Короче, здесь можно встретить самые необыкновенные скрещивания и комбинации — настоящее “ искусство трансфигурации ”, которое в предисловии к “Весёлой науке” и отождествляется собственно с философией: скажем, Гёте, заражённый Гёльдерлином, или Фридрих Альберт Ланге, автор “Истории материализма”, неожиданно соседствующий с изумительными росчерками чисто новалисовской фантазии. Совершенно уникальные неожиданности по этой части ожидают читателя в “Весёлой науке”, этой, может быть, самой моцартовской книге в мире, написанной “ на языке весеннего ветра ”, без всякого сомнения, и на “птичьем языке”, — книге, редчайшим образом сочетающей в себе глубоко народную, местами даже мужицкую соль с истончённой delicatezza едва уловимых намёков и дуновений, как если бы именно на свирельном фоне пейзажей Клода Лоррена пришлось загулять волынке брейгелевских свадеб(См. Третье дополнение). Философу, воспитанному в строгих традициях теоретико-познавательной дисциплины, и в самом дурном сне не приснилось бы, что можно употребить в познание — дурачества и гримасничанье, стало быть, дурачась и гримасничая, — познавать, и причём познавать ту именно микрофизику проблем, которая, как оказалось, и не могла быть познана иначе. Надо представить себе ни больше ни меньше как моцартовского баловня, птичьего кавалера Папагено (в инсценировках “Весёлой науки” он частый затейник), интервьюируемого по части “ морального ”… Необычна уже сама увертюра к книге: “Шутка, хитрость и месть” — мастерский зингшпиль в 63 крохотных актах, настоящий шедевр дидактических капризов и притворствующих “ моралите ”, окунающий саму мораль в посвистывающую уленшпигелевскую стихию немецкого языка и демонстрирующий скандальное — на этот раз — рождение пародии из духа музыки.

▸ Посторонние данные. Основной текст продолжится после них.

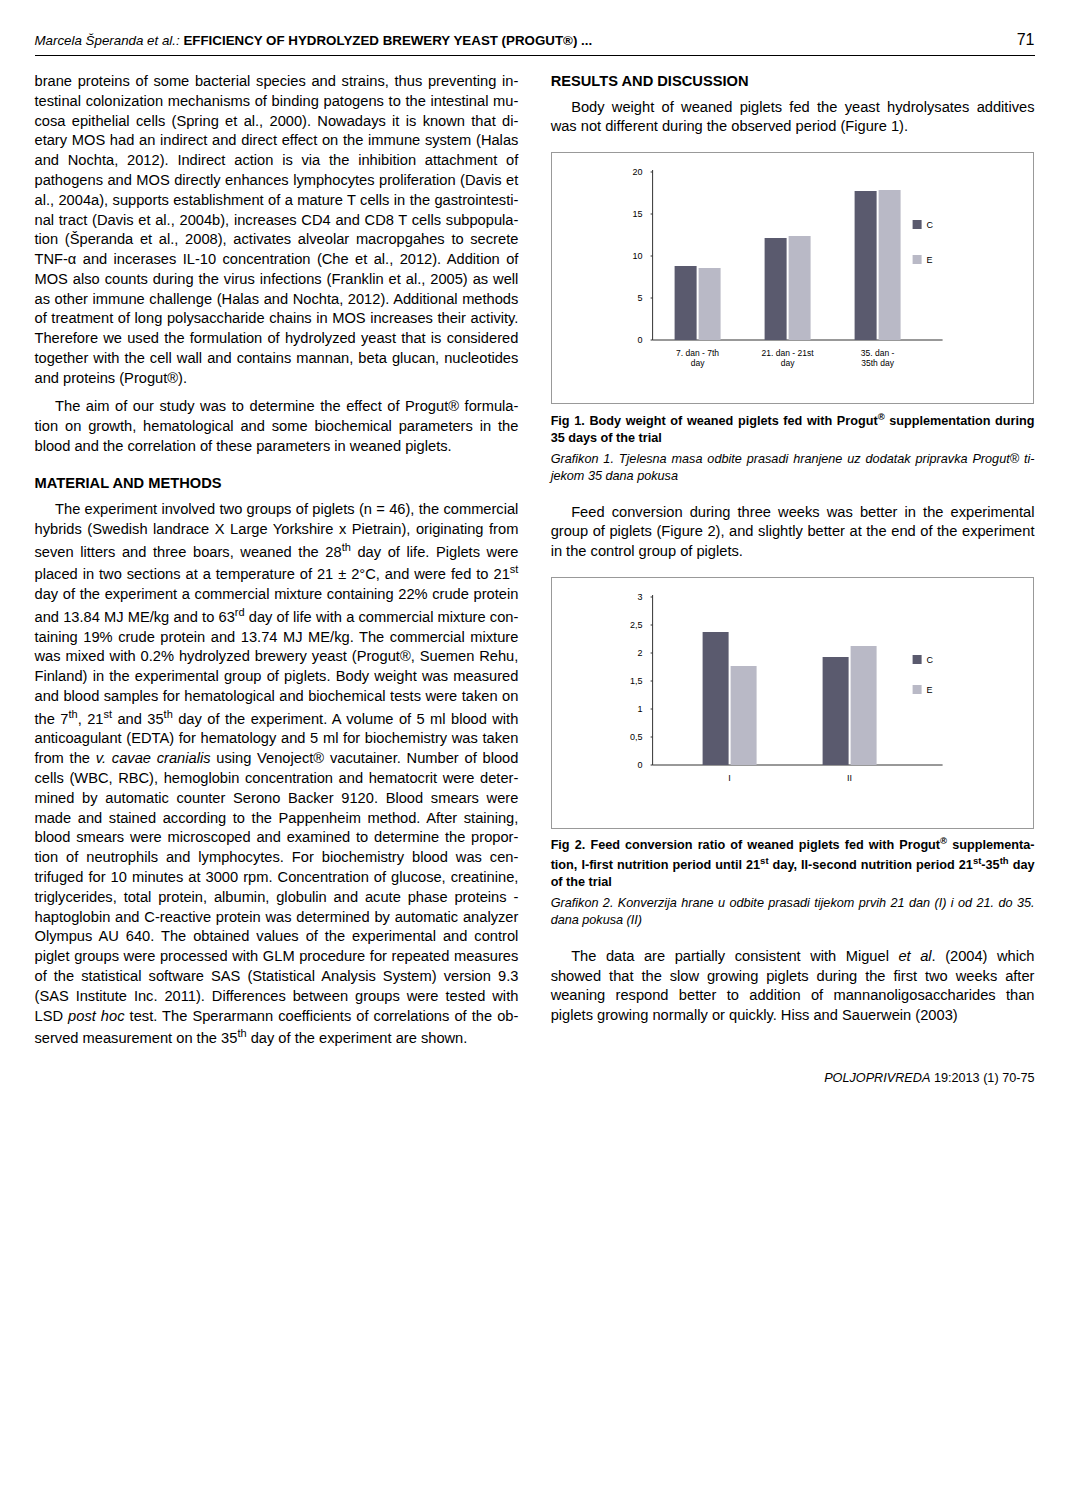Marcela Šperanda et al.: EFFICIENCY OF HYDROLYZED BREWERY YEAST (PROGUT®) ...
71
brane proteins of some bacterial species and strains, thus preventing intestinal colonization mechanisms of binding patogens to the intestinal mucosa epithelial cells (Spring et al., 2000). Nowadays it is known that dietary MOS had an indirect and direct effect on the immune system (Halas and Nochta, 2012). Indirect action is via the inhibition attachment of pathogens and MOS directly enhances lymphocytes proliferation (Davis et al., 2004a), supports establishment of a mature T cells in the gastrointestinal tract (Davis et al., 2004b), increases CD4 and CD8 T cells subpopulation (Šperanda et al., 2008), activates alveolar macropgahes to secrete TNF-α and incerases IL-10 concentration (Che et al., 2012). Addition of MOS also counts during the virus infections (Franklin et al., 2005) as well as other immune challenge (Halas and Nochta, 2012). Additional methods of treatment of long polysaccharide chains in MOS increases their activity. Therefore we used the formulation of hydrolyzed yeast that is considered together with the cell wall and contains mannan, beta glucan, nucleotides and proteins (Progut®).
The aim of our study was to determine the effect of Progut® formulation on growth, hematological and some biochemical parameters in the blood and the correlation of these parameters in weaned piglets.
Material and Methods
The experiment involved two groups of piglets (n = 46), the commercial hybrids (Swedish landrace X Large Yorkshire x Pietrain), originating from seven litters and three boars, weaned the 28th day of life. Piglets were placed in two sections at a temperature of 21 ± 2°C, and were fed to 21st day of the experiment a commercial mixture containing 22% crude protein and 13.84 MJ ME/kg and to 63rd day of life with a commercial mixture containing 19% crude protein and 13.74 MJ ME/kg. The commercial mixture was mixed with 0.2% hydrolyzed brewery yeast (Progut®, Suemen Rehu, Finland) in the experimental group of piglets. Body weight was measured and blood samples for hematological and biochemical tests were taken on the 7th, 21st and 35th day of the experiment. A volume of 5 ml blood with anticoagulant (EDTA) for hematology and 5 ml for biochemistry was taken from the v. cavae cranialis using Venoject® vacutainer. Number of blood cells (WBC, RBC), hemoglobin concentration and hematocrit were determined by automatic counter Serono Backer 9120. Blood smears were made and stained according to the Pappenheim method. After staining, blood smears were microscoped and examined to determine the proportion of neutrophils and lymphocytes. For biochemistry blood was centrifuged for 10 minutes at 3000 rpm. Concentration of glucose, creatinine, triglycerides, total protein, albumin, globulin and acute phase proteins - haptoglobin and C-reactive protein was determined by automatic analyzer Olympus AU 640. The obtained values of the experimental and control piglet groups were processed with GLM procedure for repeated measures of the statistical software SAS (Statistical Analysis System) version 9.3 (SAS Institute Inc. 2011). Differences between groups were tested with LSD post hoc test. The Sperarmann coefficients of correlations of the observed measurement on the 35th day of the experiment are shown.
Results and Discussion
Body weight of weaned piglets fed the yeast hydrolysates additives was not different during the observed period (Figure 1).
0 5 10 15 20 7. dan - 7th day 21. dan - 21st day 35. dan - 35th day C E
Fig 1. Body weight of weaned piglets fed with Progut® supplementation during 35 days of the trial Grafikon 1. Tjelesna masa odbite prasadi hranjene uz dodatak pripravka Progut® tijekom 35 dana pokusa
Feed conversion during three weeks was better in the experimental group of piglets (Figure 2), and slightly better at the end of the experiment in the control group of piglets.
0 0,5 1 1,5 2 2,5 3 I II C E
Fig 2. Feed conversion ratio of weaned piglets fed with Progut® supplementation, I-first nutrition period until 21st day, II-second nutrition period 21st-35th day of the trial Grafikon 2. Konverzija hrane u odbite prasadi tijekom prvih 21 dan (I) i od 21. do 35. dana pokusa (II)
The data are partially consistent with Miguel et al. (2004) which showed that the slow growing piglets during the first two weeks after weaning respond better to addition of mannanoligosaccharides than piglets growing normally or quickly. Hiss and Sauerwein (2003)
POLJOPRIVREDA 19:2013 (1) 70-75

Характерная и более чем психологическая параллель: Моцарт, пишущий Папагено уже на смертном одре и даже напевающий его в бреду; послушаем же теперь, как рождался этот Папагено: “Непрекращающаяся боль; многочасовые приступы дурноты, схожие с морской болезнью; полупаралич, во время которого у меня отнимается язык, и для разнообразия жесточайшие припадки, сопровождаемые рвотой (в последний раз она продолжалась три дня и три ночи, я жаждал смерти)” (Письмо к Отто Эйзеру в январе 1880 г.). Это уже нечто совсем закулисное и неинсценируемое — так окупаемая весёлость : некий род адской расплаты за “ искусственный рай ” сверхчеловечности — расплаты, которая, впрочем, всякий раз оборачивается неожиданной провокацией к новой книге: “говоря притчей, я посылаю горшок с вареньем, чтобы отделаться от кислой истории…” (KSA 6, 271).